L’orchestre de Georges Jouvin a utilisé des musiciens de classe comme Robert Fassin (tp1, 1953-60), le vibraphoniste Geo Daly (“The Man I Love”, VSM 7RGF 305), le saxophoniste Dominique Chanson (1957). Lui-même a été influencé par Harry James depuis la vision du film Le Bal des Sirènes (1944, MGM) et ses disques de la période 1954-60 en portent encore la trace (“Summertime”, etc). Georges a rencontré Harry chez Selmer (m’a-t-il dit). Devenu très populaire, grâce à plus de 25 millions de disques vendus, l’influence de Georges Jouvin est indiscutable pour deux choses : porter la trompette dans le coeur des gens, et créer chez les jeunes des vocations de trompettiste. Non seulement des “confrères de promotion” dans les études de trompette (à Tours), mais aussi des confrères de section de big band (comme celui de Marc Robert) ou du groupe de Jacques Jay, les Trumpet Brothers (à savoir Jacky Barrier) m’ont dit s’être mis à la trompette grâce aux disques de Georges Jouvin. Mon ami Roger Guérin nourrissait de l’estime pour Georges Jouvin. Ainsi, Roger m’a dit qu’une idée de producteur de grouper un représentant de chaque style de trompette, jazz, variétés, classique s’est d’abord portée sur Roger Guérin, Aimé Barelli et Maurice André. Mais il était quasi impossible de les réunir faute de disponibilité commune.

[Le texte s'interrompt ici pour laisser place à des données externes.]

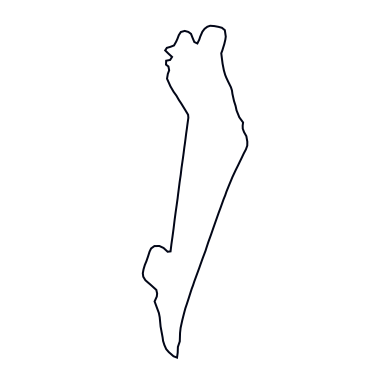 Aracaju, Sergipe, Brazil (Natural Earth projection), rotated 349°
{"feature_id": "56859067B16826137488503", "entity_name": "Aracaju", "entity_type": "district", "adm_level": 2, "iso_a3": "BRA", "parent_name": "Brazil", "parent_adm1": "Sergipe", "projection": "natural_earth1", "projection_center": [-37.097, -11.012], "detail": "fine", "context": "isolated", "style": "outline", "palette": "ink", "viewbox_px": 384, "rotation_deg": 349, "n_neighbors": 0, "source": "geoboundaries", "source_scale": "gbopen_adm2", "svg_char_len": 2047}
<svg xmlns="http://www.w3.org/2000/svg" viewBox="0 0 384 384"><g transform="rotate(349 192 192)"><path d="M255.1,39.4L252.7,36.5L249.4,34.9L245.6,33.4L241.6,32.3L238.6,32.7L235.5,34.2L232.8,36.6L229.7,41.1L228.2,43.8L225.6,47.2L222.9,45.2L222.0,40.9L221.2,36.6L219.0,34.2L215.6,32.5L211.6,32.8L209.0,35.5L206.9,38.9L205.2,41.3L202.3,44.7L198.4,45.4L194.8,45.7L192.7,47.9L195.1,51.4L198.2,55.6L195.7,58.2L191.7,58.2L190.8,62.0L192.8,64.3L192.8,68.2L190.8,71.5L189.1,76.0L191.0,84.2L193.1,90.2L195.1,94.5L196.7,99.2L198.3,103.0L201.0,110.2L202.9,115.4L202.6,118.4L201.5,121.6L200.2,125.4L199.0,129.0L197.5,133.3L195.9,138.2L194.2,143.3L192.9,147.0L191.5,151.3L190.5,154.3L189.3,157.8L186.3,166.4L184.2,173.0L181.7,180.1L179.4,187.1L178.0,191.3L176.7,195.4L174.4,202.1L172.1,208.7L169.7,215.8L167.0,224.2L164.2,232.5L161.9,239.1L159.6,246.2L156.7,246.0L153.4,241.5L149.7,238.8L144.8,237.9L141.1,239.6L139.0,242.4L136.6,246.8L134.0,251.3L131.8,254.6L129.7,258.6L128.2,262.4L128.0,265.9L129.4,269.7L131.4,272.3L133.4,274.8L138.3,281.3L138.4,285.0L137.5,287.9L134.4,292.3L136.4,304.5L136.4,308.8L135.5,318.0L135.4,329.2L135.2,332.7L135.7,337.0L136.7,341.3L138.7,344.8L142.5,349.7L145.7,351.7L147.3,347.0L148.6,341.4L151.5,336.3L153.4,328.0L154.9,323.2L158.0,316.0L161.2,309.2L163.3,304.9L165.6,300.9L168.2,296.2L171.9,289.4L173.4,286.7L175.1,284.0L177.1,280.4L182.0,272.3L184.6,268.0L186.4,264.9L189.9,259.0L194.1,252.2L195.5,249.6L198.4,244.4L202.6,237.4L205.6,232.2L210.4,224.0L214.4,217.2L217.1,212.8L220.0,207.9L221.6,205.2L223.9,201.7L225.9,198.2L229.8,192.2L232.8,187.7L234.5,185.1L236.9,181.8L239.1,178.8L242.4,174.5L244.7,171.4L246.6,168.9L250.2,164.0L253.1,160.4L255.1,157.0L255.9,153.2L256.0,147.6L254.5,143.1L253.9,139.5L254.4,136.5L255.4,133.5L252.7,127.7L251.3,120.4L251.2,115.8L250.6,110.7L250.5,107.2L250.4,103.4L250.6,100.0L250.2,96.6L248.5,90.4L247.5,86.4L246.9,83.3L246.5,78.6L246.5,71.9L246.9,65.6L247.2,61.4L248.8,58.8L250.5,55.6L251.9,53.0L253.8,48.8L254.8,45.9L255.1,39.4Z" fill="none" stroke="#020617" stroke-width="2"/></g></svg>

Roger Guérin a donc conseillé de s’adresser à Georges Jouvin. Georges, en réunissant à ses côtés Roger Guérin (jazz) et Roger Delmotte (classique) a lancé les Trompettes de Paris (1970-71). Ce projet lui tenait à coeur car, nous l’avons vu, il a toujours voulu présenter la trompette sous ces trois aspects. Georges Jouvin, enfin, s’est impliqué dans le soutien des artistes, comme Vice-administrateur de la SACEM (il m’a aidé pour réduire les redevances de deux concerts qui furent des échecs) et Vice-Président du GRISS (caisse de retraite des artistes du spectacle) en soutenant les intérêts d’une multitudes d’artistes, jazz et variétés, dans la constitution de leur retraite (j’ai eu de multiples témoignages notamment par Loulou Vezant, tp).

 

J’ai connu Georges Jouvin à partir de 1979. Il est d’ailleurs venu assister puis me donner son avis dans les loges de la salle Jo Moutet à Chatou à l’issue d’un de mes concerts en ensemble de trompettes. Les contacts étaient restés épisodiques (gardantà son endroit le “vous” respectueux dû à un aîné illustre), mais fidèles puisque, hélas, c’est moi qui l’ait informé des décès successifs de Roger Guérin, Maurice André (ils entretenaient de la sympathie) et Fred Gérard (qui fut un rival pacifique dans le métier et pour les disques de variétés).

Réunion de famille Roger Delmotte, Georges Jouvin, Marcel Lagorce et Maurice André

Réunion de famille
Roger Delmotte, Georges Jouvin,
Marcel Lagorce et Maurice André

 

gjouvinhjames
photo : Georges Jouvin et Harry James, photo X, collection Michel Laplace (extraite du DVD-Rom, version 10)

Vidéos Orchestre Richard Blareau : Georges Jouvin, AndréCornille (tp), Jerry Mengo (dm), 1945

discorama, 1959
https://www.facebook.com/michel.laplace.779/videos/1532806697033862/?pnref=story

Avec le décès de Georges Jouvin la page d’une époque où la trompette était populaire s’est tournée.